Am (heutigen) Montag ist eine Vorstandssitzung angesetzt, zu erwarten ist, dass eine Vollzugsmeldung danach nicht lange auf sich warten lassen wird. Schicker war auch schon in der Vergangenheit mit einem Wechsel in Verbindung gebracht worden. Das trifft auch auf Ilzer zu, dessen Erfolg in Graz genauso Begehrlichkeiten geweckt hat. Ob er in Zukunft vielleicht Schicker nach Hoffenheim folgen könnte, wollte er nicht bejahen oder ausschließen. „Ich habe es immer so gehandhabt, wenn was Konkretes am Tisch ist, dann befasse ich mich damit, das ist jetzt definitiv nicht der Fall.“

Solche Probleme haben die Salzburger aktuell nicht. Da ist der Stand der Dinge, dass Trainer Pepijn Lijnders nach einem starken Beginn mit nur zwei Siegen in den jüngsten acht Pflichtspielen in die Kritik geraten ist. Mit seinem Festhalten an Janis Blaswich als Einsertormann anstelle des wieder fitten Alexander Schlager macht er sich vor allem bei den Salzburger Fans keine Freunde. Nach dem Debakel in Graz gab er zu, dass es durch die Niederlagen gegen Rapid (2:3) und Sparta Prag in der „Königsklasse“ (0:3) einen „Bruch“ gegeben habe.

Auch der zwischenzeitliche Ausfall des mittlerweile wieder fitten Mads Bidstrup und das noch längere Fehlen von Maurits Kjaergaard habe Spuren hinterlassen. „Wir haben das Selbstvertrauen verloren, Instabilität ist dazu gekommen. Wir müssen in der letzten Linie besser verteidigen“, sagte Lijnders. Neun Gegentore in zwei Pflichtspielen – am Dienstag ein CL-0:4 gegen Brest – sprechen Bände. Erst zum zweiten Mal in der „Bullen“-Ära kassierte der Club in der Liga fünf oder mehr Tore. Bitterer war nur das historische 0:7 in Wals-Siezenheim gegen Rapid am 23. März 2008.
══════
Deine Aufgabe -> Nenne den Torhüter, an dem Trainer Pepijn Lijnders laut dem Seitenauszug als Einsertormann festhält.

Gespeicherte Einträge ->
══════
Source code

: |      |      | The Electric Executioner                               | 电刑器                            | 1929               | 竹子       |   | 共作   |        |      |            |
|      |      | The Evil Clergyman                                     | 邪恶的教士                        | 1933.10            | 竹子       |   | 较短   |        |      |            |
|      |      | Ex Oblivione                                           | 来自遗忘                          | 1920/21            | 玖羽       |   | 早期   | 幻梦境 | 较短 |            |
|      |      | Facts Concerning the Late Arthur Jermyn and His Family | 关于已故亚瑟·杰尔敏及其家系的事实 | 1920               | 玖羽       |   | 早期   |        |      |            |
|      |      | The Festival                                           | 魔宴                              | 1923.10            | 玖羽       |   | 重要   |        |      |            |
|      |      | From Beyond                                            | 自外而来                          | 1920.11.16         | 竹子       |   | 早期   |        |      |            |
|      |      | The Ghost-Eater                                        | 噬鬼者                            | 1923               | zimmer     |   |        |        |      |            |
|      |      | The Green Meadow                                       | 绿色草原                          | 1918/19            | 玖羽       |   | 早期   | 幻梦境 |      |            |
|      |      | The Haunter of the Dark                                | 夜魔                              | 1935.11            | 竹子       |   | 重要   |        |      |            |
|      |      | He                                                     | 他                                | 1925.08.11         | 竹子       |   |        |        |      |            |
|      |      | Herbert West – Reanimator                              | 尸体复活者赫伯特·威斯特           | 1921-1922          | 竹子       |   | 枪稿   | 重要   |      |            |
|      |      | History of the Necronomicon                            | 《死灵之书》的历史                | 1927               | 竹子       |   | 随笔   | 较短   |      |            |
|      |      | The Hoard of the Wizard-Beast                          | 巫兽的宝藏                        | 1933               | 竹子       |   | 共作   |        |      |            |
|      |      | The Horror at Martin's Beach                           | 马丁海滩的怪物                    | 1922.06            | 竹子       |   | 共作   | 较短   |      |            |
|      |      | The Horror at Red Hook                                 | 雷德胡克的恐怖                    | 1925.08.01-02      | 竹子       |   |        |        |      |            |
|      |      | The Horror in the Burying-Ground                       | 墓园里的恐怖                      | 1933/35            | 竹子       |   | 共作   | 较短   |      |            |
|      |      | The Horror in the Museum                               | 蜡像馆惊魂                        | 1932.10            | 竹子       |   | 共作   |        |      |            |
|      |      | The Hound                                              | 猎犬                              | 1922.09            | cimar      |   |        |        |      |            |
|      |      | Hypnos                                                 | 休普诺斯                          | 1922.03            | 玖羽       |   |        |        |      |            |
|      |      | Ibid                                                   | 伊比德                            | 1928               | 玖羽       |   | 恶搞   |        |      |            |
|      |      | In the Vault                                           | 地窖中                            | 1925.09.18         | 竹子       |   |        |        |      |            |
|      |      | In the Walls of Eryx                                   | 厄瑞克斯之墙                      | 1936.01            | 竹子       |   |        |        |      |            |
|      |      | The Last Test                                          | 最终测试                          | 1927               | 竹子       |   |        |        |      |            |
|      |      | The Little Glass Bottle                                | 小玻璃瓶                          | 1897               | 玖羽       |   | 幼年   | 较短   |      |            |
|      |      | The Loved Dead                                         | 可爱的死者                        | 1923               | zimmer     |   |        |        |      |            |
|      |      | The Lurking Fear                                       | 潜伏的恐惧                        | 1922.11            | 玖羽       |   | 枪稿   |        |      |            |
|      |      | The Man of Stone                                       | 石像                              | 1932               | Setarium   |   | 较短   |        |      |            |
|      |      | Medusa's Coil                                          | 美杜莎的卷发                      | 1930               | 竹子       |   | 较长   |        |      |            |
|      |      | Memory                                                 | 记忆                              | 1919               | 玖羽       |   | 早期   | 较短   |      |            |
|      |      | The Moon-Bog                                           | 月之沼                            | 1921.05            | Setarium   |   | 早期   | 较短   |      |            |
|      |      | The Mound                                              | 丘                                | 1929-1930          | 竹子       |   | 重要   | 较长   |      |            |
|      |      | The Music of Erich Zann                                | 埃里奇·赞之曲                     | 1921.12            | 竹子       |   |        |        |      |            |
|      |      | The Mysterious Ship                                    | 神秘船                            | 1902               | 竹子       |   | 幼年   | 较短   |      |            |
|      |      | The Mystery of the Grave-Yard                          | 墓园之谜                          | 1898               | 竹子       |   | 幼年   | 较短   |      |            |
══════
Antwortbereich -> Janis Blaswich.